Department of the Environment, Water, Heritage and the Arts

Department overview
- Formed: 3 December 2007
- Preceding Department: Department of the Environment and Water Resources;
- Dissolved: 14 September 2010
- Superseding Department: Department of Sustainability, Environment, Water, Population and Communities;
- Jurisdiction: Commonwealth of Australia
- Department executives: David Borthwick, Secretary (2007‑09); Robyn Kruk, Secretary (2009‑10);
- Website: environment.gov.au

= Department of the Environment, Water, Heritage and the Arts =

Australian government department, 2007–2010

The Department of the Environment, Water, Heritage and the Arts was an Australian Government department that existed between December 2007 and September 2010.

==Scope==
Information about the department's functions and government funding allocation could be found in the Administrative Arrangements Orders, the annual Portfolio Budget Statements and in the department's annual reports.

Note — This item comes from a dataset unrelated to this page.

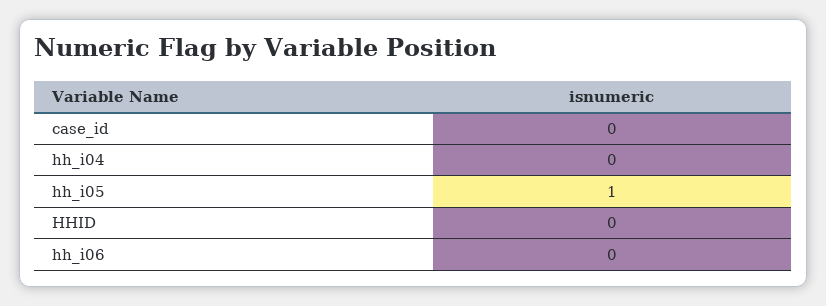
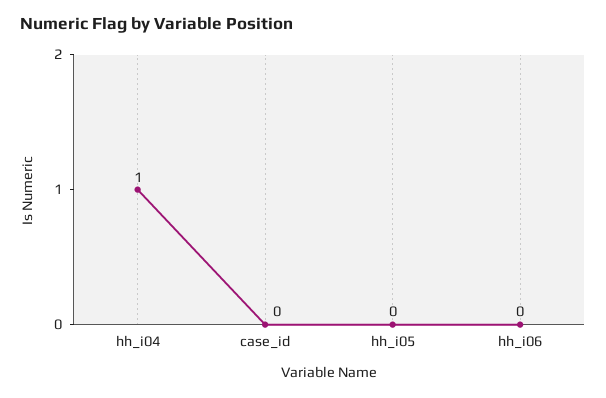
hh_i04: 0 -> 1
hh_i05: 1 -> 0
HHID: 0 -> none

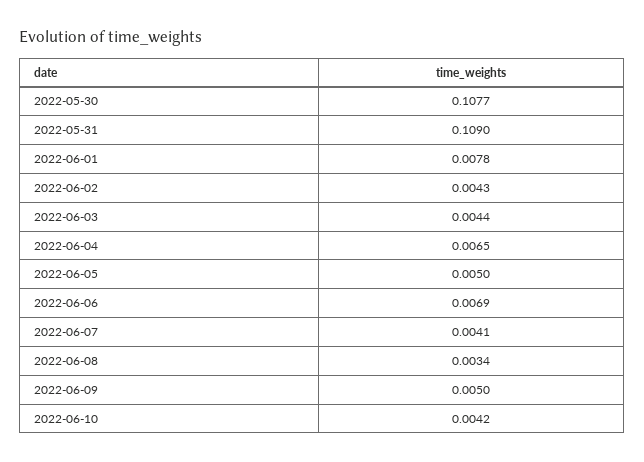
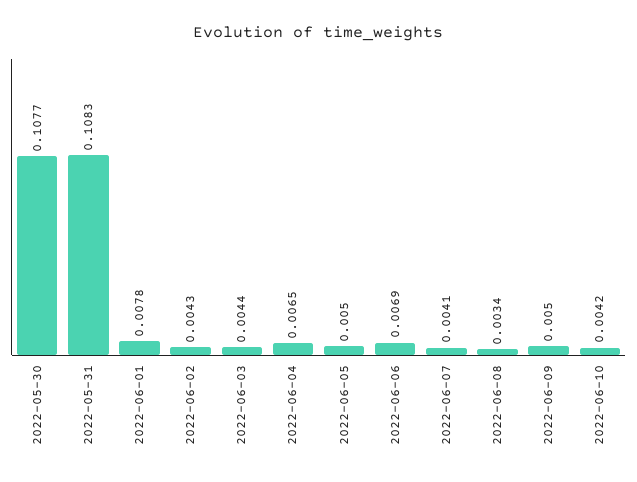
2022-05-31: 0.109 -> 0.1083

According to the Administrative Arrangements Order made at the department's establishment, the department dealt with:
- Environment protection and conservation of biodiversity
- Air quality
- National fuel quality standards
- Land contamination
- Meteorology
- Administration of the Australian Antarctic Territory, and the Territory of Heard Island and McDonald Islands
- Natural, built and movable cultural heritage
- Environmental research
- Water policy and resources
- Cultural affairs, including support for the arts
  - There was a domestic Return of Indigenous Cultural Property (RICP) program run by DEWHA, which supported the return of both human remains and secret sacred objects from institutions within Australia (at some point this functionality was incorporated in the International Repatriation Program (IRP), administered by the Department of Communications and the Arts.)